The Queen song Freddie Mercury called “really out of the usual format”

Music The late Queen frontman Freddie Mercury was one of a kind. A masterful songwriter, blending a theatrical tendency with an inventive approach to words and music, his work was lifted by his four-octave vocal range and flamboyant stage presence. A commanding spirit on record and in the live setting, Mercury’s power continues to captivate new listeners nearly 32 years after his death.

Many moments affirmed Mercury’s unique personality, including the time he and the band threw the wildest album release party of all time. Yet, it was in his music where Mercury’s character manifested most, giving Queen the edge that appealed to both fans of rock and mainstream listeners. From ‘Bohemian Rhapsody’ to ‘Don’t Stop Me Now’, a number of classic songs in Queen’s oeuvre confirm why Mercury is considered one of the all-time greats.

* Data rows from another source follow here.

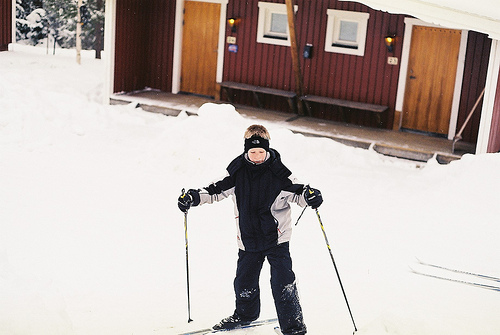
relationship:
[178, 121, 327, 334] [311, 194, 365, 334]
boy preparing to ski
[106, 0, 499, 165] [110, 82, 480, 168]
building next to porch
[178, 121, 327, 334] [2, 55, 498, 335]
boy skis on snow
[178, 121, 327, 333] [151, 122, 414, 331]
boy on ski's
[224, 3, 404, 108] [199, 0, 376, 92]
siding on building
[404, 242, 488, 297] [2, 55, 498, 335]
ski poles laying in snow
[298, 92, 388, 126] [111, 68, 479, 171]
bench on porch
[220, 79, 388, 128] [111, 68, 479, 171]
two benches on porch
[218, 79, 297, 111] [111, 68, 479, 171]
bench on porch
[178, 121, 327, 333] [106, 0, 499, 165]
boy in front of building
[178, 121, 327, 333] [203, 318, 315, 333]
boy watching step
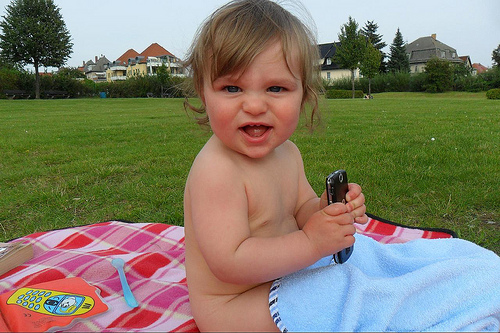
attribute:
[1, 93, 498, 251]
grass — green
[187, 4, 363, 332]
baby — sitting, happy, smiling, naked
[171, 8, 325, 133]
hair — blonde, curly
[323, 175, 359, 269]
phone — black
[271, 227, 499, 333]
towel — blue, fuzzy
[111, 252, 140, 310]
spoon — blue, plastic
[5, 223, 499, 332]
blanket — pink, red, flannel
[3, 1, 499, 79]
sky — blue, clear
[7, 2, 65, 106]
tree — tall, green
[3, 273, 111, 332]
toy — book, soft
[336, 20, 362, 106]
tree — green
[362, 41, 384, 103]
tree — green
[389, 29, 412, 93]
tree — green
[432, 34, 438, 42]
chimney — red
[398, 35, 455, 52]
roof — grey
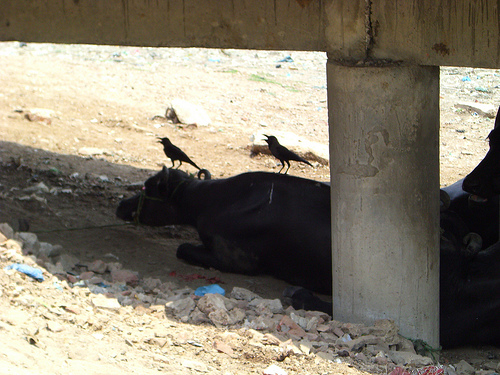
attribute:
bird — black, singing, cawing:
[262, 133, 314, 175]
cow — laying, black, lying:
[117, 167, 499, 351]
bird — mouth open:
[158, 137, 201, 169]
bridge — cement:
[1, 0, 500, 349]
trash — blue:
[196, 284, 225, 299]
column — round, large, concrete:
[326, 62, 440, 354]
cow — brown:
[462, 107, 500, 206]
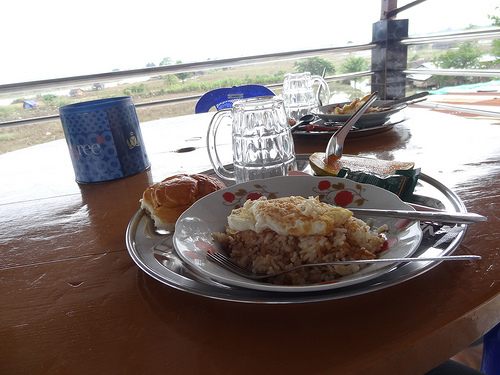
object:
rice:
[286, 249, 300, 265]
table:
[0, 91, 499, 374]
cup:
[204, 96, 298, 184]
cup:
[279, 70, 329, 126]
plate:
[168, 177, 423, 292]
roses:
[221, 190, 236, 204]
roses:
[333, 189, 356, 207]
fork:
[203, 250, 482, 281]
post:
[368, 19, 409, 102]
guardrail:
[0, 27, 497, 134]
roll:
[140, 173, 227, 234]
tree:
[433, 39, 486, 72]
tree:
[337, 54, 366, 87]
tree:
[293, 55, 335, 84]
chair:
[191, 84, 274, 113]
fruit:
[304, 152, 416, 188]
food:
[224, 192, 353, 239]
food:
[328, 98, 384, 115]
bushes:
[121, 71, 286, 100]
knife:
[326, 203, 489, 225]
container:
[57, 96, 152, 184]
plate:
[306, 99, 408, 130]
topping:
[227, 193, 352, 235]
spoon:
[324, 90, 380, 160]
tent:
[20, 99, 36, 111]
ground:
[0, 48, 353, 152]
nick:
[65, 282, 86, 289]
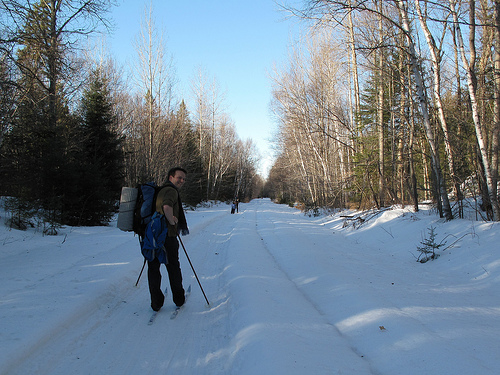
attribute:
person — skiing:
[142, 162, 188, 308]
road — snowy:
[1, 202, 389, 375]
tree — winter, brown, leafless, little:
[135, 11, 164, 206]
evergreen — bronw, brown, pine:
[68, 71, 129, 231]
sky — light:
[1, 1, 490, 176]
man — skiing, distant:
[229, 195, 241, 215]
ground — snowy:
[0, 199, 496, 372]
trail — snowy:
[74, 165, 232, 369]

One of these is ‘Killer Queen’, a track taken from the 1974 album Sheer Heart Attack, an art-pop masterpiece about a high-end call girl. When speaking to Caroline Coon in Melody Maker in December 1974, Mercury revealed how he wrote the song and explained that it was written “really out of the format” that he usually used when composing material. He elucidated that, typically, the music would come first, but in this case, the words and the “sophisticated style” that he wanted to convey arrived before all else.

Asked if he was going to find the time to write new songs given that Queen were to tour Europe and America over the following months, Mercury responded: “Well, I don’t ever really sit down at the piano and say, ‘Right, I’ve got to write a song now.’ I feel a few things and I have ideas. It’s very hard to explain but there are always various ideas going through my head. ‘Killer Queen’ was one song which was really out of the format that I usually write in. Usually the music comes first, but the words came to me, and the sophisticated style that I wanted to put across in the song, came first. No, I’d never really met a woman like that. A lot of my songs are fantasy. I can dream up all kinds of things. That’s the kind of world I live in. It’s very sort of flamboyant, and that’s the kind of way I write. I love it.”

“You don’t need money to give an air of being,” the frontman continued. “I don’t know – sort of extreme. The showbiz thing of walking into a room and making sure that people know you’re there. I love being able to let myself go at times. The ideal thing for a group that is successful is to churn out more of the formula that worked. But we want to progress in our own terms.”

Asked if he’d have to take time off to pen new tracks, he said: “It depends. Nobody knew we were going to be told we had two weeks to write Sheer Heart Attack. And we had too – it was only thing we could do. Brian was in hospital.”

What did it feel like to work under that sort of pressure? Mercury explained that everything was fine, as remarkably, he wrote ‘Killer Queen’ in one night, with it all falling into place. He said: “Well, ‘Killer Queen’ I wrote in one night. I’m not being conceited or anything, but it just fell into place. Certain songs do. Now, ‘March Of The Black Queen’, that took ages. I had to give it everything, to be self-indulgent or whatever. But with ‘Killer Queen’, I scribbled down the words in the dark one Saturday night and the next morning I got them all together and I worked all day Sunday and that was it. I’d got it. It gelled. It was great.”

Mercury concluded: “Certain things just come together, but other things you have to work for. The whole band is very particular. We don’t go in for half measures and I’m very hard with myself. There’re no compromises. If I thought a song wasn’t quite right, I’d discard it. I’m very intricate and delicate. You can see that in my paintings. I love painters like Richard Dadd, Mucha and Dali, and I love Arthur Rackham.”